OK, I'll explain it since what is obvious to me (since security is part of my job) is apparently not obvious to others.

When a semi-anonymous crypto-currency starts reaching incredible value, it acts like a magnet for new ne'er-do-wells to buy their way in to botnets so they can use them to extort organization, and to a lesser degree people, because they see it as a way to get rich (relative to their current economic status and country's economy) quick. Think of it like the gold rush in the Yukon and American West. You had lawyers, doctors, farmers, and others who absolutely got nailed with gold fever and suddenly decided to take up mining as a profession so they could "strike it rich".

Same principal applies here. Typically, on my UTM, I'll see the usual smattering of Russia, China, Brazil and occasionally India. These are what we expect to see. Intrusion attempts, brute force attacks, DDoS, and exploit leveraging on the digital side. However, when crypto-currency starts to rise in value, now we see much more activity from places that you don't see regularly like countries in Eastern Europe, Vietnam, Thailand and some of the Arabian countries to name a few examples.This happens every time Bitcoin starts climbing to high values.

In addition to this, you'll also see a rise in spearphishing, phishing, vishing, and other meat side related shenanigans, too, for ransomeware and cryptoware installation for extortion purposes.

If you have a decent firewall, one that tracks IPs and geolocates them as part of a robust IPS and IDS solution, you can track this for yourself. You'll get a whole raft of script kiddies coming out of the woodwork and mass scanning literally every IP on the planet. Then they'll follow it up with mass port probes looking for open ports on such ports as 22, 25, and 3389 (because, yes, there ARE dumbasses who expose RDP to the public).

It's a tick-tock effect that you can count on with a certain regularity.

I have to agree, no reason for the price of Bitcoin to cause a rise in this activity.

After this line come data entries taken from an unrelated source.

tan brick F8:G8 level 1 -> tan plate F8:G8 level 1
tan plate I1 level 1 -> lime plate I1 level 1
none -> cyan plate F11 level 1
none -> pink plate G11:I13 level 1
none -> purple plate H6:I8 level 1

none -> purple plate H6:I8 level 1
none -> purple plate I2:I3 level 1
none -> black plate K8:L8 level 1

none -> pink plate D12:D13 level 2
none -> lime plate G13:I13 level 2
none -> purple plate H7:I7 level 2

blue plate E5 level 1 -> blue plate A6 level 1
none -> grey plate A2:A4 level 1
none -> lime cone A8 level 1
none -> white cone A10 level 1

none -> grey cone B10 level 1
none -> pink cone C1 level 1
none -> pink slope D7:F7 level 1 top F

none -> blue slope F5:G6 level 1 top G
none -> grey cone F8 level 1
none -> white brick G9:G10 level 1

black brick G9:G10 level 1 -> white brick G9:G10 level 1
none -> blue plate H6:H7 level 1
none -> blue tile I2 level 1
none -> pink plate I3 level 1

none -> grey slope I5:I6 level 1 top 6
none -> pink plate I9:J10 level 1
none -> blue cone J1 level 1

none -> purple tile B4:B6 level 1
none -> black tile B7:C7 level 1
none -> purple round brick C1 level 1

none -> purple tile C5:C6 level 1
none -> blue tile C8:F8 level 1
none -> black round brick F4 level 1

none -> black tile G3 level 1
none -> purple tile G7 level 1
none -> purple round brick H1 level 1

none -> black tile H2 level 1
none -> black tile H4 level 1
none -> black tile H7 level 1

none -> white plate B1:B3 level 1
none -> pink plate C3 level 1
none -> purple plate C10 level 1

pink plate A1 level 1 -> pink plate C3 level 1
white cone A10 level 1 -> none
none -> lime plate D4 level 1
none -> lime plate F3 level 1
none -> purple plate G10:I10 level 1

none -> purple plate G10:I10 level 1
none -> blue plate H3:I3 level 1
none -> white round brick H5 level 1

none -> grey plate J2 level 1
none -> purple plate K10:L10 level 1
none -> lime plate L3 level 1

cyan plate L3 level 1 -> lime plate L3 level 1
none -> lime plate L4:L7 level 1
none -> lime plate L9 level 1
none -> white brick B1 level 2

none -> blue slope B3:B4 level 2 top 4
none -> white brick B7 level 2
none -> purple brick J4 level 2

It implies the attackers would ask for 5 to 10 Bitcoin no matter what the value was, which is obviously silly and all but certainly not true.

I am not sure if you are being serious yourself, because this is just stupid.

If you run an extortion operation you will set a price tag like a normal business. If you think the company is willing to pay $100 000 then that is the price you ask them to pay, converted to bitcoin (or preferably to another cryptocurrency which is less traceable).
Do you think if the price of bitcoin went down to $100 they would just stop the DDoS extortions, instead of, you know, set the price to ₿1000?

Earlyworm wrote on Jan 22, 2021, 12:07:

As Bitcoin price surges, DDoS extortion gangs return in force

Why on earth would the price of bitcoin have any effect on DDoS extortion, this is just silly!

Not sure if you're serious. This last year has severely whacked the calibration on my sarcasm meter.

As Bitcoin price surges, DDoS extortion gangs return in force

Why on earth would the price of bitcoin have any effect on DDoS extortion, this is just silly!